Ho letto due volte l’articolo di Alberto Olivetti, ma l’impressione è rimasta la stessa: quella di un esercizio culturale di citazioni alte e di stile arcaico, inutile, anzi controproducente rispetto all’esigenza vitale di iniziare un processo che porti alla pace.
Concludere constatando che “nella realtà dei fatti e delle circostanze pace e guerra coesistono indissolubilmente e in maniera stabile nel doloroso consorzio umano” funziona perfettamente come anestetico generale per il dolore dei popoli che subiscono gli effetti nefasti delle guerre, sul piano dell’integrità fisica e morale, e sul piano delle condizioni materiali di vita e di lavoro.

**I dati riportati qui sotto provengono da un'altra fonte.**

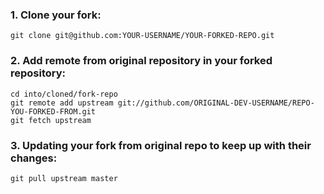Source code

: ### 1. Clone your fork:

    git clone git@github.com:YOUR-USERNAME/YOUR-FORKED-REPO.git

### 2. Add remote from original repository in your forked repository: 

    cd into/cloned/fork-repo
    git remote add upstream git://github.com/ORIGINAL-DEV-USERNAME/REPO-YOU-FORKED-FROM.git
    git fetch upstream

### 3. Updating your fork from original repo to keep up with their changes:

    git pull upstream master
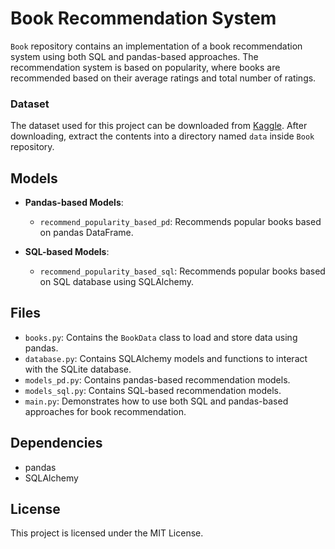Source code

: # Book Recommendation System

`Book` repository contains an implementation of a book recommendation system using both SQL and pandas-based approaches. The recommendation system is based on popularity, where books are recommended based on their average ratings and total number of ratings.

### Dataset
The dataset used for this project can be downloaded from [Kaggle](https://www.kaggle.com/datasets/arashnic/book-recommendation-dataset?resource=download). After downloading, extract the contents into a directory named `data` inside `Book` repository.

## Models

- **Pandas-based Models**:
  - `recommend_popularity_based_pd`: Recommends popular books based on pandas DataFrame.

- **SQL-based Models**:
  - `recommend_popularity_based_sql`: Recommends popular books based on SQL database using SQLAlchemy.

## Files

- `books.py`: Contains the `BookData` class to load and store data using pandas.
- `database.py`: Contains SQLAlchemy models and functions to interact with the SQLite database.
- `models_pd.py`: Contains pandas-based recommendation models.
- `models_sql.py`: Contains SQL-based recommendation models.
- `main.py`: Demonstrates how to use both SQL and pandas-based approaches for book recommendation.

## Dependencies

- pandas
- SQLAlchemy

## License

This project is licensed under the MIT License.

Noi, ciascuno di noi, non è spettatore esterno e indifferente dei comportamenti tragici del consorzio umano, ma parte in causa e possibile attore protagonista, in grado, se unisce la propria volontà e l’intelligenza di individuare i propri interessi reali con la volontà e l’intelligenza degli altri, di modificare il corso degli eventi.
Il pessimismo individualista e paralizzante di chi dall’alto del proprio sguardo intellettuale osserva e giudica il comportamento recidivo dell’umanità è esattamente il contrario di quel che occorrerebbe: masse popolari che, con il supporto di intellettuali organici (così si definivano una volta), si mobilitano, si organizzano e lottano per i propri interessi e quindi per la pace, mettendo in gioco i propri corpi disarmati, a mani vuote e a viso scoperto.